With no more Fed speak until next week’s policy decision, the bond market selloff was ready for a pause. Wall Street won’t feel confident aggressively buying stocks until the Fed shows signs they may tap the breaks on tightening later this year.

The S&P 500 index will likely consolidate leading up to the FOMC decision next week, while the beaten-up NASDAQ was offering some heavy discounts too good for some investors to pass up.

Twitter

Elon Musk and Twitter (NYSE:TWTR) have a deal. The pressure was on for Twitter to make a decision on Musk’s deal before Thursday’s earnings announcement as many were expecting disappointing results.

Twitter’s board accepted Elon Musk’s offer to buy the social media giant for $54.20 per share in cash. This was great news for Twitter shareholders as it didn't seem like the company was going to get things right anytime soon.

Tesla (NASDAQ:TSLA) shareholders can’t be happy that Musk will have to divert even more attention away from winning the EV race. Twitter shares were below the offer price as some investors were concerned that the deal might not close.

Oil

China concerns sent crude prices sharply lower to start the trading week. A rebound with risk appetite and overdone concerns about demand destruction helped oil pare losses.

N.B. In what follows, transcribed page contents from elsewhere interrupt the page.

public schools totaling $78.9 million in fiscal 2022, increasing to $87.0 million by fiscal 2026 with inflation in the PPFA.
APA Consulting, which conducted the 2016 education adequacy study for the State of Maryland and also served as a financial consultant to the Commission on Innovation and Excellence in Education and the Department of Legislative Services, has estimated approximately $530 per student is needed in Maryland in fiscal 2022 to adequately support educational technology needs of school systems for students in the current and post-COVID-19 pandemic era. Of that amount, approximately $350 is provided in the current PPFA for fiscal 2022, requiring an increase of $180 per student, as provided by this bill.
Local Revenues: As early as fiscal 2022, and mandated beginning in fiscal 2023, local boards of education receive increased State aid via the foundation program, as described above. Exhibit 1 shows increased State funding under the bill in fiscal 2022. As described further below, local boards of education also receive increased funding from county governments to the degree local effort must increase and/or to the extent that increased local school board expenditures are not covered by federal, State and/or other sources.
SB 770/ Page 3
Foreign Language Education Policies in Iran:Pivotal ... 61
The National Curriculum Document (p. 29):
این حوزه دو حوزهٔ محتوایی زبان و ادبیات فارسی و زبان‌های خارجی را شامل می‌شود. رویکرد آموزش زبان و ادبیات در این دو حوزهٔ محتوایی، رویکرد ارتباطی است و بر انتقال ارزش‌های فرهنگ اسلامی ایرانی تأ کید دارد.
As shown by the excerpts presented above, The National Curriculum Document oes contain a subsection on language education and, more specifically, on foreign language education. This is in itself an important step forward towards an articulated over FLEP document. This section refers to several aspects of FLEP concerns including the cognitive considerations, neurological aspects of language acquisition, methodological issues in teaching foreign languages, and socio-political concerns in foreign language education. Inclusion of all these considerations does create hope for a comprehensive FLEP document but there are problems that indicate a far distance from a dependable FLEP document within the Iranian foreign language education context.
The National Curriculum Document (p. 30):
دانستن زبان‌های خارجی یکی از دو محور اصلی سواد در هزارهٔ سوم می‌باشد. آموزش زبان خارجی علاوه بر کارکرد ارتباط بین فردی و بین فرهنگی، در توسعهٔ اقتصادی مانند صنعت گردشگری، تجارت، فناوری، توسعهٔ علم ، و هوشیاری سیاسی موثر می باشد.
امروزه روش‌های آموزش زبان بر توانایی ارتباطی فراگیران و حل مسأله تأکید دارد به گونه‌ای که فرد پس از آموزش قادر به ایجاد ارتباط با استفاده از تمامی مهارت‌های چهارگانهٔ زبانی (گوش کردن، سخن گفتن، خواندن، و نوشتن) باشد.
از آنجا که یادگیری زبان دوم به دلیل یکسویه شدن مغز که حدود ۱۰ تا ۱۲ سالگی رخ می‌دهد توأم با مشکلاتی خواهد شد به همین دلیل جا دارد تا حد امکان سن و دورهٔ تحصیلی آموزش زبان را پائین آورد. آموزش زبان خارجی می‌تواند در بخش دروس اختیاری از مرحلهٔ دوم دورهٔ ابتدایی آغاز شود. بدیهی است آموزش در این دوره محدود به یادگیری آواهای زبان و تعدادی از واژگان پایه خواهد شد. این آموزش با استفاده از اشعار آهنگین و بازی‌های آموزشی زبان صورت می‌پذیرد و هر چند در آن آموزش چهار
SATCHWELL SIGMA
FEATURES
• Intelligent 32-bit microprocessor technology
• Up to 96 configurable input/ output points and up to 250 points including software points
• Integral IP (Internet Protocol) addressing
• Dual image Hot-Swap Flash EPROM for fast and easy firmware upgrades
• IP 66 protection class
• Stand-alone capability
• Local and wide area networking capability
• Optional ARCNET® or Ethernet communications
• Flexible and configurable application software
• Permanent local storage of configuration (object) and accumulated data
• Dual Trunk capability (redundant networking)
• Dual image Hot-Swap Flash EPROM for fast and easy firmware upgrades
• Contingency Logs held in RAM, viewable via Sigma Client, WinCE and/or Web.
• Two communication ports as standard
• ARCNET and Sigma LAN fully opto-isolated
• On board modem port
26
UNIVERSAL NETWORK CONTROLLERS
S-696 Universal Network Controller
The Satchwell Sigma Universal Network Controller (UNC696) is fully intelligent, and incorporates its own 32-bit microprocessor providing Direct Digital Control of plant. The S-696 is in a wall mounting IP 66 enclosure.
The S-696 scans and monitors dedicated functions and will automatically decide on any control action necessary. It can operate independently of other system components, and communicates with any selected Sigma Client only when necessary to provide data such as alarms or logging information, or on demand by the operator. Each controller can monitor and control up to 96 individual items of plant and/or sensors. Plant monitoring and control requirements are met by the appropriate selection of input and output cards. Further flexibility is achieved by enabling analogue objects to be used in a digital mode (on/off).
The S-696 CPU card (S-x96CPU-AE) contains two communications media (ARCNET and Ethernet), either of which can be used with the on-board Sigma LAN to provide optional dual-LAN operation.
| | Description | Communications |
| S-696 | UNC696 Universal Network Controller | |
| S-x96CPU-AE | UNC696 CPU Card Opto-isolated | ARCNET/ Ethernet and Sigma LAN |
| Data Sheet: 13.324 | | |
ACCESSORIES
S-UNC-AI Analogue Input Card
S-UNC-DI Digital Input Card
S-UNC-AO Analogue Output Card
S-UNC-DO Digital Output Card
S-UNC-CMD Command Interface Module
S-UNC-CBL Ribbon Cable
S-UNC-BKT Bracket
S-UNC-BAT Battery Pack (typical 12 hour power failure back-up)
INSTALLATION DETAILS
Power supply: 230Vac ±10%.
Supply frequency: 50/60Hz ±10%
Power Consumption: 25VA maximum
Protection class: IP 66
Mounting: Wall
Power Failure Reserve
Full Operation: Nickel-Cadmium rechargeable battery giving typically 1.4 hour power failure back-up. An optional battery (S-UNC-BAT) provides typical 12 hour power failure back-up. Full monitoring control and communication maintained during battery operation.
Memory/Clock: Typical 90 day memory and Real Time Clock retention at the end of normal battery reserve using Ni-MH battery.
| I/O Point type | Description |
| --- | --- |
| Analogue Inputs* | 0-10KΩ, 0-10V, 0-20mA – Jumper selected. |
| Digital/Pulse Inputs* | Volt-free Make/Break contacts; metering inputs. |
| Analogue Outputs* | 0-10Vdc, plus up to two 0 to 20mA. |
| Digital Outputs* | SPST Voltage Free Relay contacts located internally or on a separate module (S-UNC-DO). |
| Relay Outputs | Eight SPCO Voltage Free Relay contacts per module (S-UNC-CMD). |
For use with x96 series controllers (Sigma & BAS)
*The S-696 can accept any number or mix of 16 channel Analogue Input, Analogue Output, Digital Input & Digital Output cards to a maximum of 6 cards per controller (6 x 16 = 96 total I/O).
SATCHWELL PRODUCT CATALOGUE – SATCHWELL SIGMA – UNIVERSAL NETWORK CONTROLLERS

The hit from Chinese lockdowns was over a million barrels a day and the testing of 12 districts over the next five days will determine the next major move for crude prices.

Supply fears were not the primary focus for energy traders and now you have a surging dollar that was adding extra pressure across all commodities.

The oil market could easily become very tight if China shows they were close to reversing their stance on lockdowns, but right now that didn't seem to be happening anytime soon.

Gold

Gold prices have been stuck in the danger zone until the Fed rips off the tightening band-aid next week. Even with a pause in the bond market selloff, the dollar was not losing any steam and that was bad news for gold.

Gold was struggling here and could be vulnerable to further momentum selling to the $1850 level.

The yellow metal was not attracting flows even on mounting global slowdown fears, as China was potentially poised to have the weakest growth since the early 90s, and as consumer demand destruction became more likely later this year.

Gold will have its day in the sun once the majority of Fed tightening has been priced in, but that might not happen until the June 15 meeting.

Bitcoin

Bitcoin was back above the $40,000 level as investors get close to fully pricing in Fed tightening for the year. Inflation needs to show signs it was peaking soon for crypto traders to feel they had the green light to start to scale back in.